Zacytowałem to z myślą: napisał o innych i o sobie. bardzo szczęśliwy
    SQ5T pisze:

    A to niech każdy pamięta, wystarczy tylko być otwartym na przeciwne zdanie i merytoryczną dyskusję aby tego uniknąć. Niestety stwierdzenia starszych nas względem młodszych w postaci "milcz gówniarzu" czy "młody jest to się nie zna" i inne podobne tylko utwierdzają powyższe słowa ENO. Dlatego ja nie mam problemu gdy ktoś do mnie napisze, zadzwoni czy pofatyguje się osobiście aby mnie skrytykować, nawet jak to będzie publicznie - to sposób na wyrażenie swojej opinii a trzeba rozróżnić krytykę od krytykanctwa.
Tak Tomku, niech każdy pamięta, a przynajmniej próbuje pamiętać, zamiast niemerytorycznych, zaczepnych jak granat wpisów typu Canis i WTF dziś do mnie.

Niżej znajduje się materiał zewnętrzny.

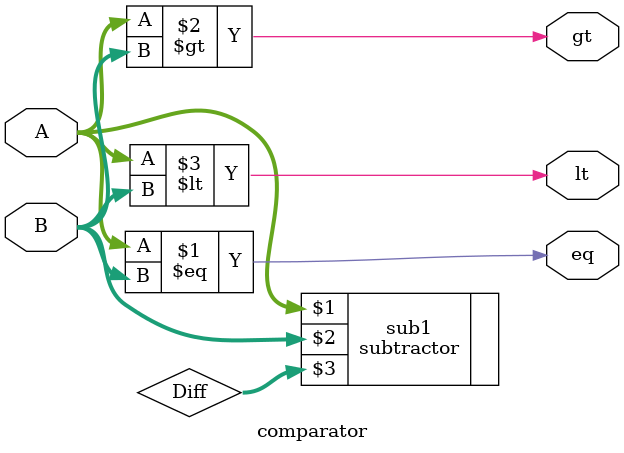
<source format=v>
module comparator(A, B, lt, gt, eq);
    input [3:0] A, B;
    output lt, gt, eq;
    wire [3:0] Diff;

    subtractor sub1(A, B, Diff);

    assign eq = (A == B);
    assign gt = (A > B);
    assign lt = (A < B);
endmodule

</source>
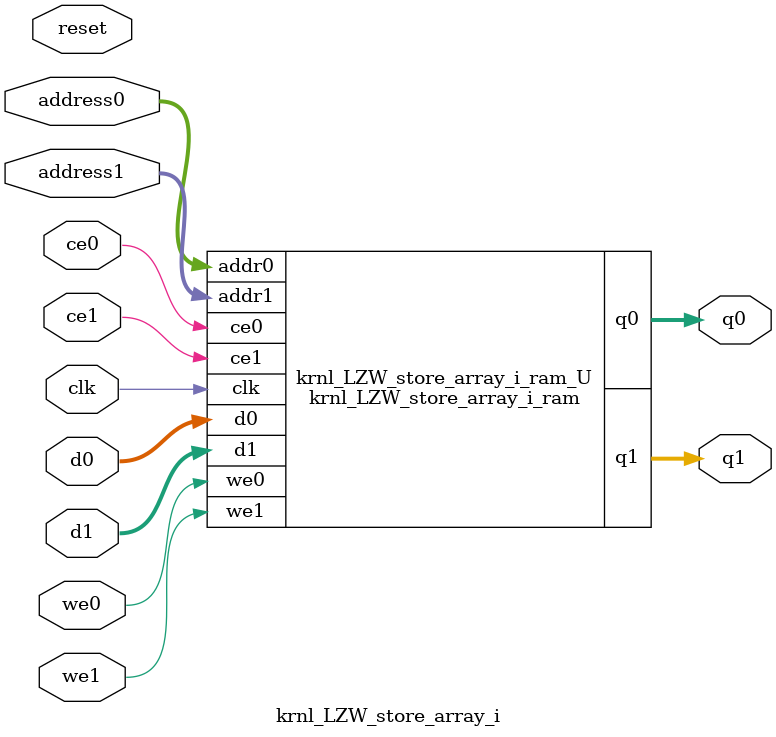
<source format=v>
`timescale 1 ns / 1 ps
module krnl_LZW_store_array_i_ram (addr0, ce0, d0, we0, q0, addr1, ce1, d1, we1, q1,  clk);

parameter DWIDTH = 16;
parameter AWIDTH = 12;
parameter MEM_SIZE = 4096;

input[AWIDTH-1:0] addr0;
input ce0;
input[DWIDTH-1:0] d0;
input we0;
output reg[DWIDTH-1:0] q0;
input[AWIDTH-1:0] addr1;
input ce1;
input[DWIDTH-1:0] d1;
input we1;
output reg[DWIDTH-1:0] q1;
input clk;

reg [DWIDTH-1:0] ram[0:MEM_SIZE-1];




always @(posedge clk)  
begin 
    if (ce0) begin
        if (we0) 
            ram[addr0] <= d0; 
        q0 <= ram[addr0];
    end
end


always @(posedge clk)  
begin 
    if (ce1) begin
        if (we1) 
            ram[addr1] <= d1; 
        q1 <= ram[addr1];
    end
end


endmodule

`timescale 1 ns / 1 ps
module krnl_LZW_store_array_i(
    reset,
    clk,
    address0,
    ce0,
    we0,
    d0,
    q0,
    address1,
    ce1,
    we1,
    d1,
    q1);

parameter DataWidth = 32'd16;
parameter AddressRange = 32'd4096;
parameter AddressWidth = 32'd12;
input reset;
input clk;
input[AddressWidth - 1:0] address0;
input ce0;
input we0;
input[DataWidth - 1:0] d0;
output[DataWidth - 1:0] q0;
input[AddressWidth - 1:0] address1;
input ce1;
input we1;
input[DataWidth - 1:0] d1;
output[DataWidth - 1:0] q1;



krnl_LZW_store_array_i_ram krnl_LZW_store_array_i_ram_U(
    .clk( clk ),
    .addr0( address0 ),
    .ce0( ce0 ),
    .we0( we0 ),
    .d0( d0 ),
    .q0( q0 ),
    .addr1( address1 ),
    .ce1( ce1 ),
    .we1( we1 ),
    .d1( d1 ),
    .q1( q1 ));

endmodule


</source>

Gdy kolejny raz czytam, że masz chyba jakiś ciężki uraz po słowach, które powtarzasz w kilku wątkach np. "pasożyt", "milcz gówniarzu" czy "młody jest to się nie zna", wypowiedzianych przez jakiś anonimowych "starszych" chyba do Ciebie, to tak sobie myślę, że nie jesteś wiele "młodszy" od owych "starszych" (pisałeś coś o 50 latach, a masz ile?) i nie przepracowałeś psychicznie tematu swoich relacji z owymi "starszymi", a zasłaniasz się "młodszymi". Obym się mylił.
Napisałeś: "Dlatego ja nie mam problemu gdy ktoś do mnie napisze, zadzwoni czy pofatyguje się osobiście aby mnie skrytykować..."
Ktoś do Ciebie... - a Ty do kogoś?
Od pierwszego wpisu w tym wątku przedstawiasz się jako człowiek opanowany, rozważny, zdystansowany, cierpliwy...
Coś tu nie pasuje z tymi żalami do "starszych", którzy rzeczywiście czasem mówią niepotrzebne słowa.
Pewien znany "inżynier ze stolicy" już 35 lat temu tak mnie traktował i... stwierdziłem "ciekawy oryginał". Powiedziałem mu to w osobistej rozmowie. Nie żaliłem się publicznie i tak do tej pory czasem zapędza się - jak znów zaczyna takie teksty, to cierpliwie słucham zwracam uwagę - często jest zaskoczony i zmienia ton. Temat rzeka i równie dobrze można powiedzieć, że dotyczy np. podobnie niereformowalnych ENO, AKI...

PS Na priw podałem Ci swój nr tel. z prośbą o oddzwonienie lub podanie swojego. Nie mam już czasu na odpisywanie na Twoje długie wpisy - nie piszę tak jak Ty szybko, 10 palcami i myślę wolniej (ponad 10 lat różnicy wieku miedzy nami, skleroza, mgła pocovidowa itp.).